Yesterday, the law firm Allen & Overy held a conference call among its banking and finance partners to discuss their response. Tim House, head of banking litigation, said: "The clear message was that New York, Hong Kong and London - particularly London - are being asked to advise much more frequently on problems relating to subprime and also to the leveraged finance market, particularly private equity."
Mr House said that the complexity in the market made it difficult to give clients a clear answer.
"It's very difficult to predict," he said. "You've got a slow-burning deterioration with fires breaking out in unexpected areas. It's very difficult for banks, regulators and lawyers to understand where the concentration of risk is."

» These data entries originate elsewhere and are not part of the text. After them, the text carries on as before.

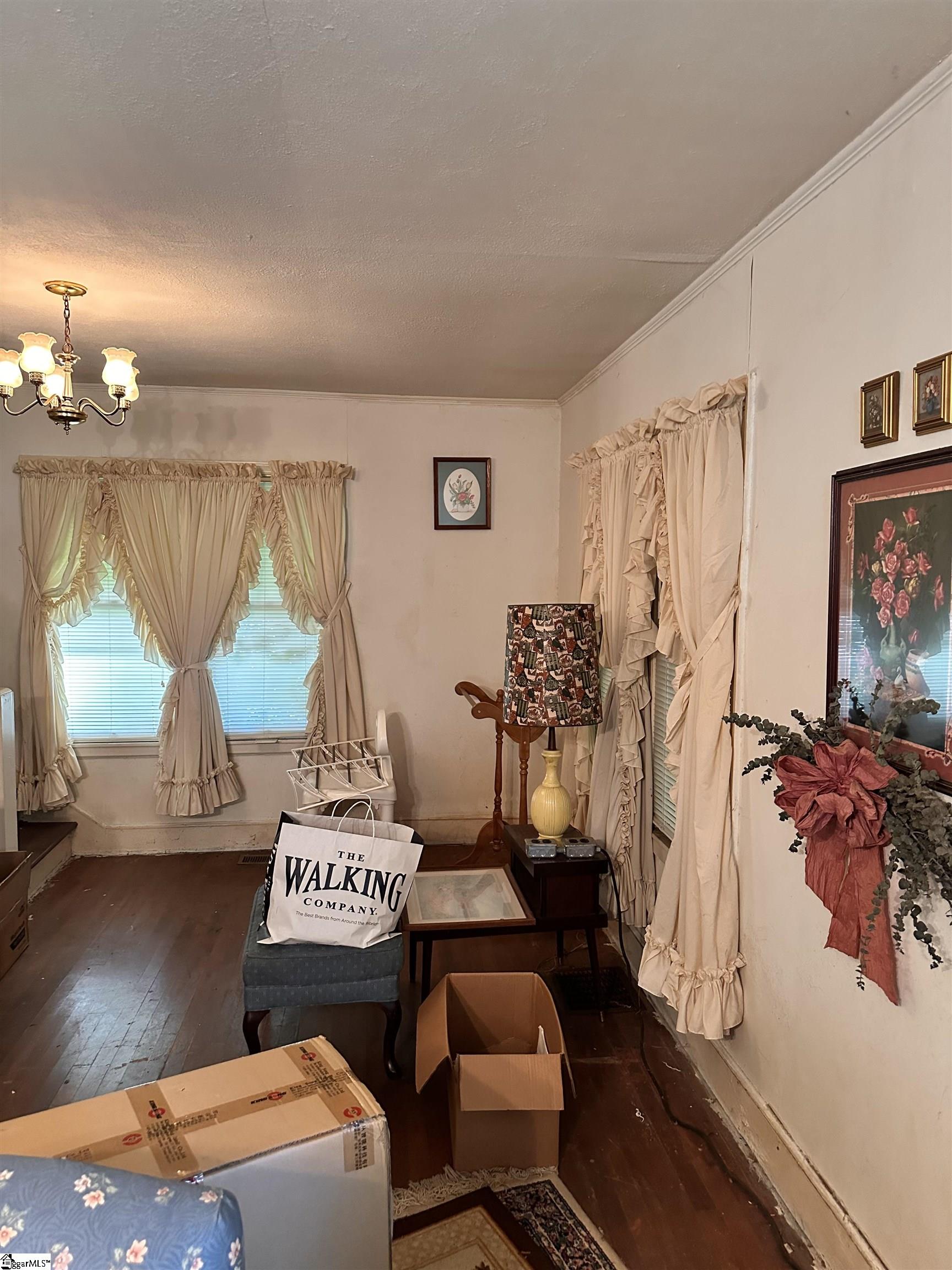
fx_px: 880
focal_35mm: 24
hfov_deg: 56.8
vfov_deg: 71.6
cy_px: 635
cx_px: 476
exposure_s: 1/60
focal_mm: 6.86
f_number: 1.78
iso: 640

Mr House said there was a possibility of the UK seeing disputes over failed hedge funds such as that launched yesterday in New York by an investor who has sued Bear Stearns for not doing enough to stop the collapse of a fund that invested heavily in subprime bonds.
"What hasn't happened yet but a lot of people anticipate is underlying investors beginning to launch claims on the basis of an unexpected and very sudden decrease in value of investments in funds and funds of funds," Mr House said.
He added: "It could happen very quickly."
Simon Willis, a partner at Barlow, Lyde & Gilbert - one of the few City firms willing to sue banks - said that investors who find themselves caught short will seek redress through their lawyers. "They will want to know what recompense they have and are already lining up to ask us," he said.
Recently, a report by Standard & Poors said legal action brought by disrguntled investors was one of the leading threats to investment banks and said the size of the threat was "unquantifiable".
It is a generally accepted that litigation increases during a downturn in the market as investors seek to recover their losses. But lawyers predict that the coming increase could be bigger than ever before.
Tom Custance, a partner at Fox Williams, said: "When things start to go bad we always see a surge in litigation. The potential this time is increased because things are more complicated and there are things that have not been tested.
"It's not simply a case of dusting off old case law from six or seven years ago. The markets are far more sophisticated than they were the last time the courts had to handle a major downturn."
Mark Bezant, a managing director at LECG, a consultancy that assesses litigation damages, said: "The financial markets have been engaged in a giant game of pass the parcel as businesses, assets, income streams and risks were packaged and re-packed, traded and re-traded. The game is now so complex that no-one really knows what's in the parcel."